====== Supplied material

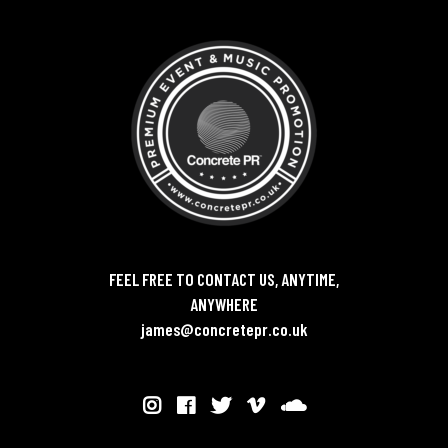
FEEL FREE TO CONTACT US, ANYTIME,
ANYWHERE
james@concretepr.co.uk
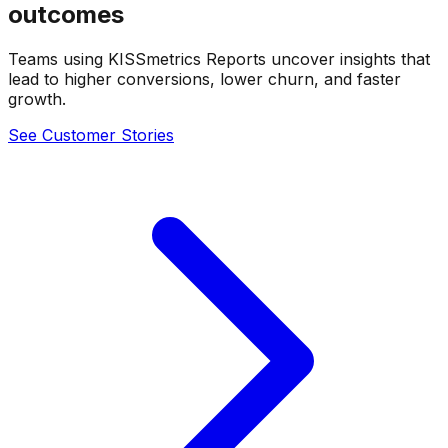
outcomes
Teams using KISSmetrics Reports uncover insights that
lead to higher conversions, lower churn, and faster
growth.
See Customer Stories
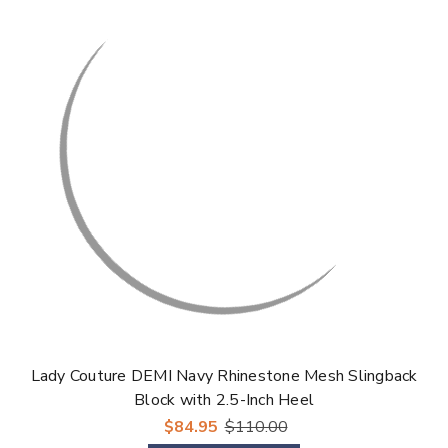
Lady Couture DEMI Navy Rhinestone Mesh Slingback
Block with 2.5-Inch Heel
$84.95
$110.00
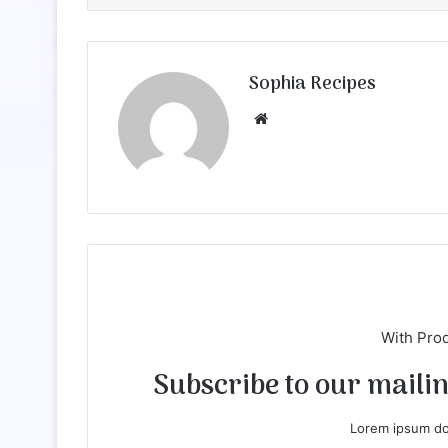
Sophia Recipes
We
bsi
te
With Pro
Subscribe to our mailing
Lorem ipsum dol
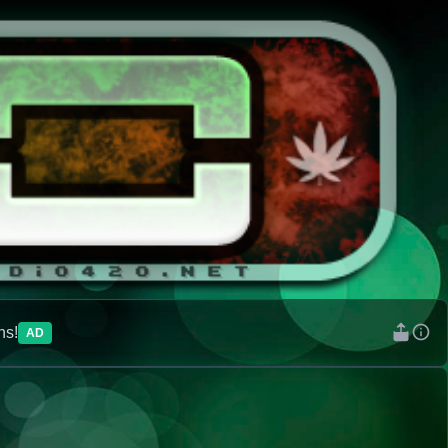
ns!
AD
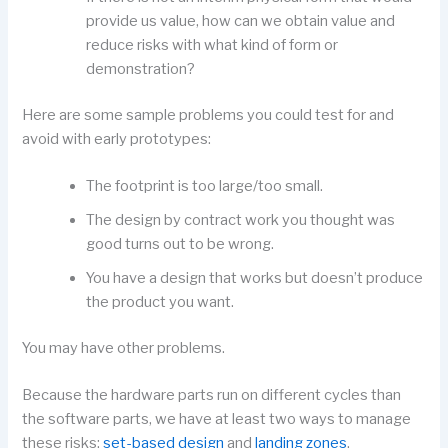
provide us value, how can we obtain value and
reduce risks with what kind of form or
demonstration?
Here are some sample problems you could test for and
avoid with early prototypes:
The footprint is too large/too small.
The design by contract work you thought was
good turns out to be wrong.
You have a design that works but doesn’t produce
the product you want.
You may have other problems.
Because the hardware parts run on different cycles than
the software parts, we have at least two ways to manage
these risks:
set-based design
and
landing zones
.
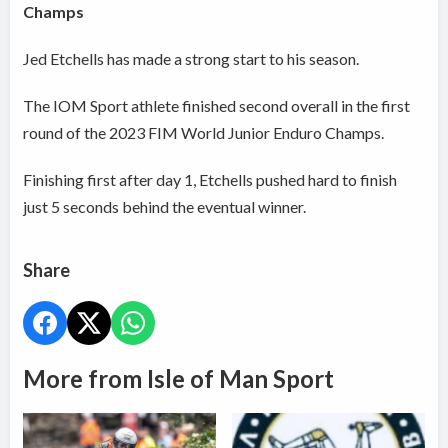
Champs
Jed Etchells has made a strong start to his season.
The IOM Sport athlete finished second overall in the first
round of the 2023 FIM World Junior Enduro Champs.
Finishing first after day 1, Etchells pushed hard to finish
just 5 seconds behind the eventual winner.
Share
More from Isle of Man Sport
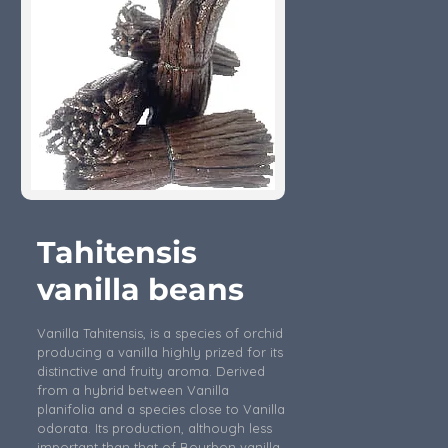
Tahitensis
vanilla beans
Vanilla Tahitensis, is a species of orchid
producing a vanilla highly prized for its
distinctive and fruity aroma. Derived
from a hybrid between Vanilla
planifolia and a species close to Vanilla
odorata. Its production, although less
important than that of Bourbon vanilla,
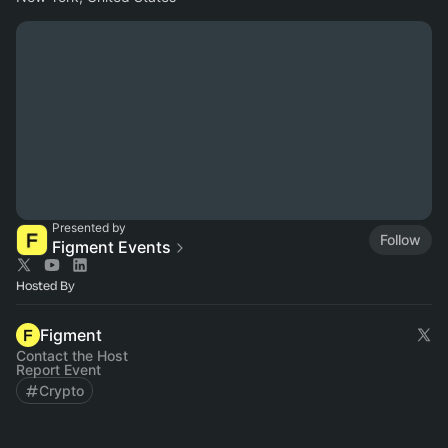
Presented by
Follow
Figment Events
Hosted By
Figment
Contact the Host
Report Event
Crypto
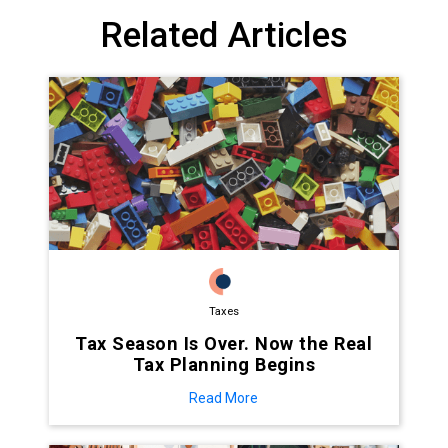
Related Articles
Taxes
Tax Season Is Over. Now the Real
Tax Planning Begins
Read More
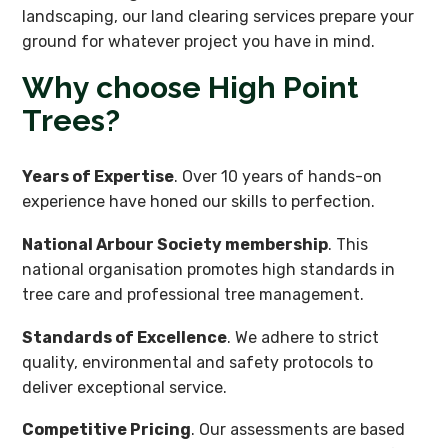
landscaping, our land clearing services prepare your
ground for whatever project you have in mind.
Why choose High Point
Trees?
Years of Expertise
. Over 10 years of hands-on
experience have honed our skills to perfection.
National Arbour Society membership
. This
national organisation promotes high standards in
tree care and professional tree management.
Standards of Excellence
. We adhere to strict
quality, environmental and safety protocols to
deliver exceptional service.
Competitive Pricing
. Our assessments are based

============

(Task prompt) Search each line of the data above for "problems", and copy the lines where it occurs.

(Result of the task)
Here are some sample problems you could test for and
You may have other problems.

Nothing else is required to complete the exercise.